What a typical class looks like
A standard 4-hour class:
Hour 1: Market visit
- Walk to a local market (Asan, Boudha, or Patan)
- Buy ingredients with the instructor
- Learn what to look for (fresh vegetables, spices, the right meat cuts)
- Try samples (street snacks, fruits you don't recognize)
Hour 2-3: Cooking
- Return to kitchen
- Prep ingredients together
- Cook 3-4 dishes side by side
- Learn techniques (spice tempering, momo folding, dal seasoning)
Hour 4: Eating
- Sit down with everyone and eat what you made
- Discuss what worked and what didn't
- Take photos of plates
- Get printed recipes
What to ask before booking
- How small is the group? Small (2-6 people) is much better than large (12+)
- Is it hands-on or demonstration? Hands-on is what you want
- Are recipes provided in writing? Take-home recipes are critical
- Does it include a market visit? This is half the experience
- What's the menu? Want momo + dal bhat? Want Newari food specifically?
- What's the actual language of instruction?

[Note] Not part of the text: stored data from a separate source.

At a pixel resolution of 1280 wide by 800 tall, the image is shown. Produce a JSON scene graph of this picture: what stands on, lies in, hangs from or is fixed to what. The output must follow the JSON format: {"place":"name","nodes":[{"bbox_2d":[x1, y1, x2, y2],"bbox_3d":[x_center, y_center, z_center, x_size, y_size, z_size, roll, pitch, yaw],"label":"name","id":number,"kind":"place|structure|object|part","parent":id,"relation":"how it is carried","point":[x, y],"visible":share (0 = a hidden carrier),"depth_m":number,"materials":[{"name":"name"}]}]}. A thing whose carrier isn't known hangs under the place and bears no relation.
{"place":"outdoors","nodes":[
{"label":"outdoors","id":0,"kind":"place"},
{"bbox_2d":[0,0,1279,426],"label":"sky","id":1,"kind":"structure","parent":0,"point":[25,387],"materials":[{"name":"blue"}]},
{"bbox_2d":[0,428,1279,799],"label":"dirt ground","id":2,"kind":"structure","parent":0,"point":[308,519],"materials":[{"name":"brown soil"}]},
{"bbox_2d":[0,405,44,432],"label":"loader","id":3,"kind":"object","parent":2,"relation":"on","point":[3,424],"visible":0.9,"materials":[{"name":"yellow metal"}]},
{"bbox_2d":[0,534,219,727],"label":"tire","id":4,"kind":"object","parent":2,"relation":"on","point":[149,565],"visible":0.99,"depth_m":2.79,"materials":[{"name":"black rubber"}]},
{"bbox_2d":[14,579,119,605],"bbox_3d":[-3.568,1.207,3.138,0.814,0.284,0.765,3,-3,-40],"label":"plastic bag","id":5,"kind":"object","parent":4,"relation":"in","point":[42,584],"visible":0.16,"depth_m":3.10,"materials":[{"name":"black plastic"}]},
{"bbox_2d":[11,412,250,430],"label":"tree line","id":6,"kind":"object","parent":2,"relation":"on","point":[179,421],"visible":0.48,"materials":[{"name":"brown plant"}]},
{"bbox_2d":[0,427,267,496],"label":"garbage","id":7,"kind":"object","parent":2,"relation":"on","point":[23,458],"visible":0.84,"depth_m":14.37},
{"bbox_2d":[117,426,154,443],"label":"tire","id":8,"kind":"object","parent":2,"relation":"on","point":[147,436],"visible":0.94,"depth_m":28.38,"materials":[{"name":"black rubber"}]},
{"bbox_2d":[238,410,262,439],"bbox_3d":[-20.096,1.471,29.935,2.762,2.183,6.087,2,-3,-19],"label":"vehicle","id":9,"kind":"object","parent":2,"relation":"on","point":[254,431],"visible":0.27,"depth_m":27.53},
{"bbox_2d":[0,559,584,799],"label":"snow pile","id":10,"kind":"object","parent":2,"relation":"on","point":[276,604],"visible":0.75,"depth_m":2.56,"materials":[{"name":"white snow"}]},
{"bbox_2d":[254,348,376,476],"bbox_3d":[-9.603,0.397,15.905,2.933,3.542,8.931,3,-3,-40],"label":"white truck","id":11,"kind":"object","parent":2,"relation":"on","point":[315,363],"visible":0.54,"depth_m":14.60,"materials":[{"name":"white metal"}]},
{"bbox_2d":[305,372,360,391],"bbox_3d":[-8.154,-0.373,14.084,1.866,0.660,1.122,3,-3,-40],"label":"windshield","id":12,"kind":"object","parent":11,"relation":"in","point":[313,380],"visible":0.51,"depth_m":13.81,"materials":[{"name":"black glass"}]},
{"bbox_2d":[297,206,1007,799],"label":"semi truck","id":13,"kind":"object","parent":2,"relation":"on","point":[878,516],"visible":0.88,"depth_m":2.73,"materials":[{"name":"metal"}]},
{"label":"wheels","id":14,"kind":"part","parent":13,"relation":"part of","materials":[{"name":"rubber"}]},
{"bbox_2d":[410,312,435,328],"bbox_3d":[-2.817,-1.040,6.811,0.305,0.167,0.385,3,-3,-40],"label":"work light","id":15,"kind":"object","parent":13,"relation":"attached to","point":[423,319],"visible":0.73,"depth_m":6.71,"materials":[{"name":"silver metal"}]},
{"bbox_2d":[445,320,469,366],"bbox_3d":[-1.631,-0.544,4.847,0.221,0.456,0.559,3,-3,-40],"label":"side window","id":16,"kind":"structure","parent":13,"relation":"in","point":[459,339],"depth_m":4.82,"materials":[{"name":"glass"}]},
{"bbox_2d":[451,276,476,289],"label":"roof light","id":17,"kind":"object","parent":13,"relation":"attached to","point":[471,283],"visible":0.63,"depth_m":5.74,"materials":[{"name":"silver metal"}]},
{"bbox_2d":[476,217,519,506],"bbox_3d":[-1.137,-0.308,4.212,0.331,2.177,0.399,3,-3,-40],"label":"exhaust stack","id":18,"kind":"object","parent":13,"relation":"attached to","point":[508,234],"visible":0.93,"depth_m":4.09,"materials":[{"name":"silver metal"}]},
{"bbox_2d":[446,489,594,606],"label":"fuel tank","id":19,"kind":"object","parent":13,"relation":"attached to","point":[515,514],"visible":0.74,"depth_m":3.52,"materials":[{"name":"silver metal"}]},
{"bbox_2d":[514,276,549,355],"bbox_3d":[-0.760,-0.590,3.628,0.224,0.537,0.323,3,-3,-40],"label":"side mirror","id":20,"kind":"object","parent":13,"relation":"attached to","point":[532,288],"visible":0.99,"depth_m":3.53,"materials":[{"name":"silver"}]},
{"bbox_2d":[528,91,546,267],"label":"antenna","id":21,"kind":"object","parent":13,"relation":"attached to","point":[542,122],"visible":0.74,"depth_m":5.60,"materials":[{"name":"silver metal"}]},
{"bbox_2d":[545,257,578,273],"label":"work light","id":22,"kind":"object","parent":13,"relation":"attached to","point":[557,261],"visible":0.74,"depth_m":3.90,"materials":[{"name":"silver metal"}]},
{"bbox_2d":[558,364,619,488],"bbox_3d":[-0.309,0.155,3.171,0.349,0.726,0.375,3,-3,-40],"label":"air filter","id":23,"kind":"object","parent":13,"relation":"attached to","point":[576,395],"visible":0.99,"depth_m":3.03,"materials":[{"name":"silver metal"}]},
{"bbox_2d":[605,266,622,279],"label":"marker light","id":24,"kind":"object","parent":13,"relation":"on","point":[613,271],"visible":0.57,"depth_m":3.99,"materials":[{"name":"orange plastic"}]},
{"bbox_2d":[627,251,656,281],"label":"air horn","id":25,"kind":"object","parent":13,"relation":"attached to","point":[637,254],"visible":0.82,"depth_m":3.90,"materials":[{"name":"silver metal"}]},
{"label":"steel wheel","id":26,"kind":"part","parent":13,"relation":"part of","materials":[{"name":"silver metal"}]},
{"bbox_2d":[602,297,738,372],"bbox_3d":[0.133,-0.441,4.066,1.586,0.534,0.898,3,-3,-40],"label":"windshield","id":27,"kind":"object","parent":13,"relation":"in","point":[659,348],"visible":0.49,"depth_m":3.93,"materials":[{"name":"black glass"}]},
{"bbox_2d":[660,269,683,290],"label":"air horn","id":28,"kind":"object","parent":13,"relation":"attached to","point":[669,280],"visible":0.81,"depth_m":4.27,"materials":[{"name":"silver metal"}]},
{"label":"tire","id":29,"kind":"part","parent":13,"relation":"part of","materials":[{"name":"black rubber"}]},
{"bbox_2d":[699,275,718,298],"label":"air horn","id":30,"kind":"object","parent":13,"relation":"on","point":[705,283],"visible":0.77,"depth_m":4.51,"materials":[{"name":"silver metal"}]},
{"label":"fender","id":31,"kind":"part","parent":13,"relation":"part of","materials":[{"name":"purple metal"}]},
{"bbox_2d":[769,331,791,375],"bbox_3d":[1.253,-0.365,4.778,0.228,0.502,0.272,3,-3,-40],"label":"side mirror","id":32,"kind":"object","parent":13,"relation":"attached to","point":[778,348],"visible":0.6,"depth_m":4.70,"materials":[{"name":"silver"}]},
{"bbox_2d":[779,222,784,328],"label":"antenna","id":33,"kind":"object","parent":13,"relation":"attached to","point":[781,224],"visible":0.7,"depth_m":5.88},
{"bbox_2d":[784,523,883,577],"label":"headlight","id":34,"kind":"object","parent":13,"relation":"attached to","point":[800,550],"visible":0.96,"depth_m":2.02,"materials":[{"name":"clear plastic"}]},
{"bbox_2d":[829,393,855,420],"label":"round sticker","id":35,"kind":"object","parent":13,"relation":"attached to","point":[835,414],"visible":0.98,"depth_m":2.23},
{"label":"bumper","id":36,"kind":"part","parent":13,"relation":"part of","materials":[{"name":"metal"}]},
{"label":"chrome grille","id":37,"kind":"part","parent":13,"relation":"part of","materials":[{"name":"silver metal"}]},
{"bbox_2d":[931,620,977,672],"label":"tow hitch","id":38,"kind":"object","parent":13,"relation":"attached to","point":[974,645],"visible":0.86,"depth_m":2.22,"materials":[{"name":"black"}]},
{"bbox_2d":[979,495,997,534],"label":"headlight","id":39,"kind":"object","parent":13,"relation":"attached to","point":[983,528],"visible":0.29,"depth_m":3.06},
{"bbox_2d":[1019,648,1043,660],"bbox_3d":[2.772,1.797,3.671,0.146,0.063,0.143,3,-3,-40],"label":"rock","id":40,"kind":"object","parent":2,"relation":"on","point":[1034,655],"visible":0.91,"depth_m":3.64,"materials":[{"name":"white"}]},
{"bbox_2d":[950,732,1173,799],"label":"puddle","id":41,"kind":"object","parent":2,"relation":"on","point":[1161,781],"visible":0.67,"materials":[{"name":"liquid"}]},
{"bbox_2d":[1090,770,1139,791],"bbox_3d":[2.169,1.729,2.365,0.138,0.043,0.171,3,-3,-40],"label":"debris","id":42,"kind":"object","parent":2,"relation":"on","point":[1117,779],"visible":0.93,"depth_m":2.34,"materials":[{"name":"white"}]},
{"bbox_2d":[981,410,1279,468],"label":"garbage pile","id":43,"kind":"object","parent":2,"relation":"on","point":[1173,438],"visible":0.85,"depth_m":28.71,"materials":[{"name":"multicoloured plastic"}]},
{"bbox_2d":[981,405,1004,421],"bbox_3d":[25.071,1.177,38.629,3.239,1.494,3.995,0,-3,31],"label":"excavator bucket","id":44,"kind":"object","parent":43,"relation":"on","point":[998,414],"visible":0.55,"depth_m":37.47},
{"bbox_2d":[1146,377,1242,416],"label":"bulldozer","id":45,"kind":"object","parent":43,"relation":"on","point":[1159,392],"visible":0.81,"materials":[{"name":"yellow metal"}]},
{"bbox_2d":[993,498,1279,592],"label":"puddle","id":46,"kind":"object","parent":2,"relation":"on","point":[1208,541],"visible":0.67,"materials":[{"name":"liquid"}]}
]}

English-only or with translation?
Tips for getting the most out of a class
- Come hungry — you'll be eating for 30-45 minutes at the end
- Wear closed-toe shoes (kitchen safety)
- Bring a small notebook to write down your own notes alongside the printed recipe
- Take photos at key steps — the dough-forming, the spice tempering, the plating
- Buy any spices you don't have at home — Indian/Nepali stores at home may not carry the right items (timur, jimbu, garam masala blends)
- Ask about substitutions — what ingredient can you swap if you can't find the original?
What to bring home (gifts and pantry)
After a cooking class, you'll probably want to bring some ingredients home:
- Timur (a peppercorn-like spice, lemony and sharp) — sold in Thamel spice shops, NPR 200-400 per 100g
- Jimbu (a wild garlic-like herb used in dal) — NPR 300-500 per 100g
- Garam masala (the spice blend) — sold pre-mixed
- Achaar in a jar (pickle, lasts a year+)
- A small mortar and pestle (for grinding spices, NPR 800-1,500)
- A pressure cooker (Indian-style, for proper dal bhat) — NPR 4,000-8,000, available at Thamel kitchenware shops
A few useful Nepali phrases
- Yo ke ho? — "What is this?" (for unfamiliar ingredients)
- Kati ho? — "How much?" (at the market)
- Mitho chha! — "It's delicious!" (after a successful dish)
- Kasari banaaune? — "How to make it?"
- Dhanyabaad — "Thank you"
See the phrases for ordering food for the broader vocabulary.
When to do it
For a 14-day Nepal trip, cooking classes work best on:
- A rest day in Kathmandu before or after a trek
- A rainy day when sightseeing is uncomfortable
- The day before flying home (you'll want to remember the flavors)
Avoid scheduling on the morning of a trekking departure — you'll be tired and not focused.
Cost-benefit summary
| Pros | Cons | |---|---| | Take recipes home for years of use | NPR 3-5k can buy a lot of restaurant meals | | Small-group social experience | Time commitment (4-5 hours) | | Cultural immersion in cooking | Some classes are touristy/superficial | | You eat what you made | Need to choose carefully |
For most travelers, it's worth doing. If you're a casual cook back home, it's a memorable activity. If you're a serious cook, it might be the most valuable single day of your trip.
Pre-class checklist
- Cash NPR 3,500-5,000 per person
- Comfortable closed-toe shoes
- Small notebook + pen
- Camera/phone for plating photos
- Empty stomach
- Curiosity about specific dishes you want to learn
- The Newari food guide if you want to learn Newari specifically
- The Nepali phrases for ordering food for related vocabulary
A cooking class is the most efficient way to bring Nepal home with you. The dishes you learn will be in your kitchen rotation for years.